** Opening RECORDS block **

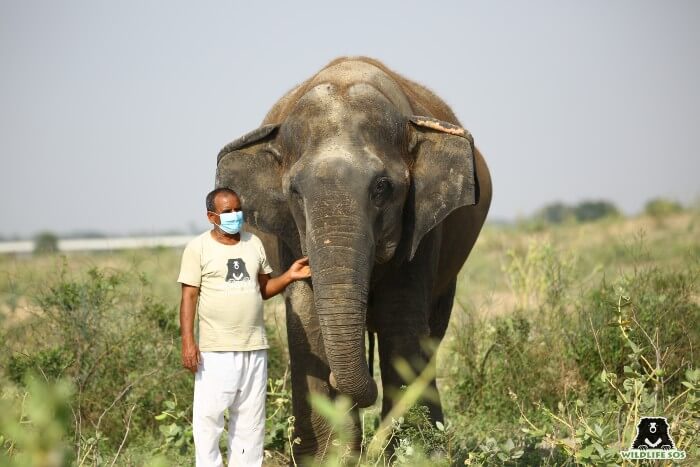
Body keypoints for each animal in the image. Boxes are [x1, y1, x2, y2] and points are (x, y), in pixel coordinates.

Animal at [213, 56, 492, 462]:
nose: (338, 380)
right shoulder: (288, 234)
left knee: (431, 328)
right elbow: (307, 319)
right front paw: (328, 460)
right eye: (295, 192)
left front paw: (412, 455)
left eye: (382, 188)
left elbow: (400, 321)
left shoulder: (422, 228)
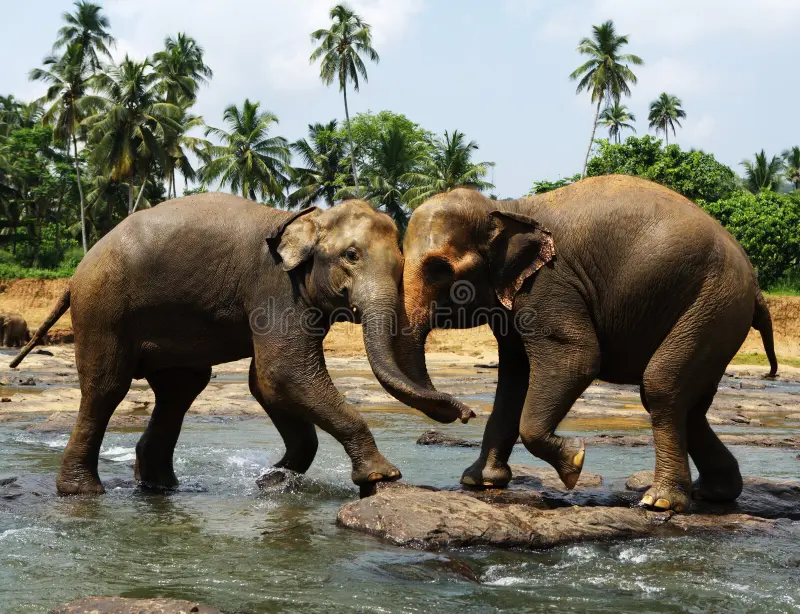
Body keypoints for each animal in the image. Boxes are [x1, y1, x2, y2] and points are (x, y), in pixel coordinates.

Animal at [10, 195, 476, 498]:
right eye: (351, 255)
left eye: (400, 267)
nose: (466, 413)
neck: (305, 218)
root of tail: (75, 274)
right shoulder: (275, 288)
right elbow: (281, 374)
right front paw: (383, 477)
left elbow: (266, 383)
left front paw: (272, 481)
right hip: (103, 307)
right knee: (107, 387)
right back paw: (83, 493)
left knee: (181, 389)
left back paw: (161, 487)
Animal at [384, 174, 780, 516]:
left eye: (439, 270)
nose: (464, 412)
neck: (506, 208)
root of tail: (754, 281)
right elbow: (513, 379)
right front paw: (479, 481)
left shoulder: (550, 284)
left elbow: (576, 358)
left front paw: (575, 461)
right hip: (716, 313)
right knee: (687, 403)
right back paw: (715, 493)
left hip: (714, 305)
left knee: (661, 387)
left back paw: (660, 502)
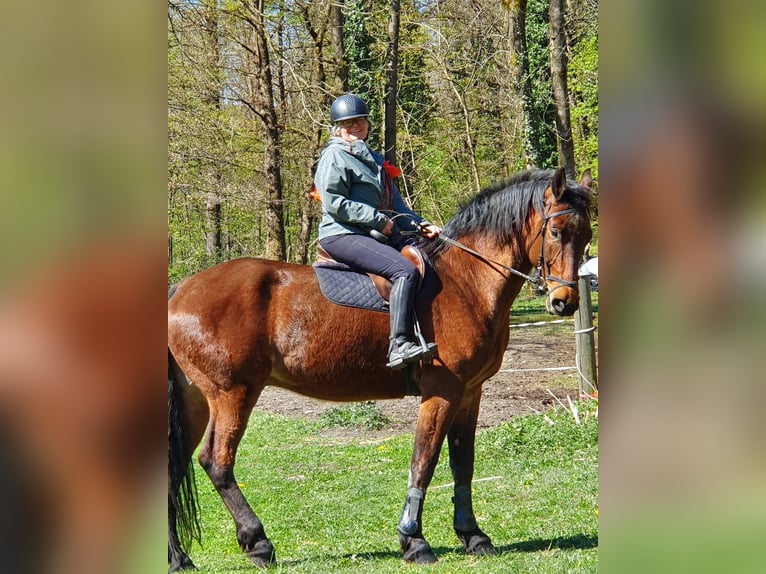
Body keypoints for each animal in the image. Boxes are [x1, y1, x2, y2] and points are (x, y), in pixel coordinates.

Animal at [167, 167, 593, 570]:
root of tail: (180, 289)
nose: (565, 301)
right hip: (233, 394)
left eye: (587, 234)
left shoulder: (471, 392)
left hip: (196, 401)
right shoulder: (443, 391)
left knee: (172, 469)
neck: (465, 282)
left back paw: (179, 558)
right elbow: (423, 461)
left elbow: (463, 465)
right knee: (217, 463)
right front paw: (413, 540)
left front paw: (473, 536)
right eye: (556, 231)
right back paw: (257, 543)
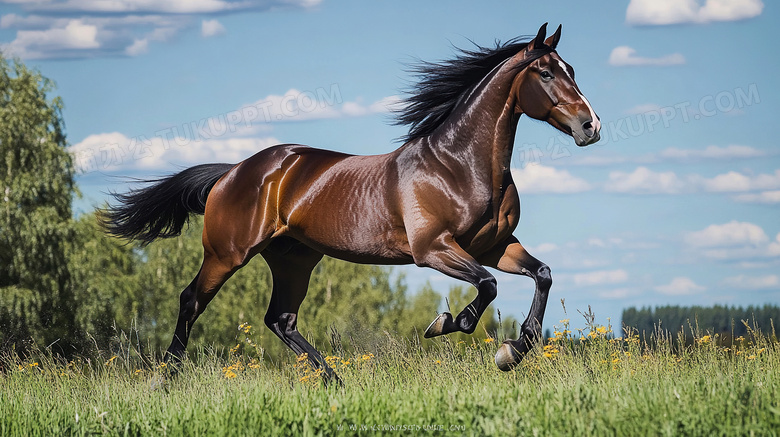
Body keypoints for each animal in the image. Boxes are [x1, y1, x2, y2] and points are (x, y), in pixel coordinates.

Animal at [102, 23, 604, 382]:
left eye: (573, 70)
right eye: (545, 73)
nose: (591, 126)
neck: (457, 165)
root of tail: (233, 171)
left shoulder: (495, 246)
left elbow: (542, 275)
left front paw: (512, 351)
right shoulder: (434, 249)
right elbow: (487, 286)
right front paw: (445, 323)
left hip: (294, 259)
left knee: (281, 319)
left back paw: (334, 382)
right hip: (227, 253)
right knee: (191, 301)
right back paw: (165, 379)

** Closing RECORDS block **

▶ _EXERCISE_
All that should be returned is the run of lines from the start of the entries above to the line bearing "left elbow: (463, 465)", each exact, with pictures omitted.

▶ _EXERCISE ANSWER_
Body keypoints for each animal in the image. Boxes are [x1, y1, x2, y2] and points are (x, y), in pixel coordinates.

Animal at [213, 56, 492, 462]:
nose: (338, 380)
right shoulder: (288, 234)
left knee: (431, 328)
right elbow: (307, 319)
right front paw: (328, 460)
right eye: (295, 192)
left front paw: (412, 455)
left eye: (382, 188)
left elbow: (400, 321)
left shoulder: (422, 228)
Body keypoints for each animal in the image. Boxes are [x1, y1, x2, y2] and points are (x, y), in pixel coordinates.

Animal at [10, 195, 476, 498]:
right eye: (351, 255)
left eye: (400, 267)
nose: (466, 413)
neck: (305, 218)
root of tail: (75, 274)
right shoulder: (275, 288)
right elbow: (281, 374)
right front paw: (383, 477)
left elbow: (266, 383)
left front paw: (272, 481)
right hip: (103, 307)
right knee: (107, 387)
right back paw: (83, 493)
left knee: (181, 389)
left back paw: (161, 487)
Animal at [384, 174, 780, 516]:
left eye: (439, 270)
nose: (464, 412)
neck: (506, 208)
root of tail: (754, 281)
right elbow: (513, 379)
right front paw: (479, 481)
left shoulder: (550, 284)
left elbow: (576, 358)
left front paw: (575, 461)
right hip: (716, 313)
right knee: (687, 403)
right back paw: (715, 493)
left hip: (714, 305)
left knee: (661, 387)
left back paw: (660, 502)
Body keypoints for each animal in the image. Boxes are [x1, y1, x2, y2] and points are (x, y), in pixel coordinates.

Animal at [167, 167, 593, 570]:
root of tail: (180, 289)
nose: (565, 301)
right hip: (233, 394)
left eye: (587, 234)
left shoulder: (471, 392)
left hip: (196, 401)
right shoulder: (443, 391)
left knee: (172, 469)
neck: (465, 282)
left back paw: (179, 558)
right elbow: (423, 461)
left elbow: (463, 465)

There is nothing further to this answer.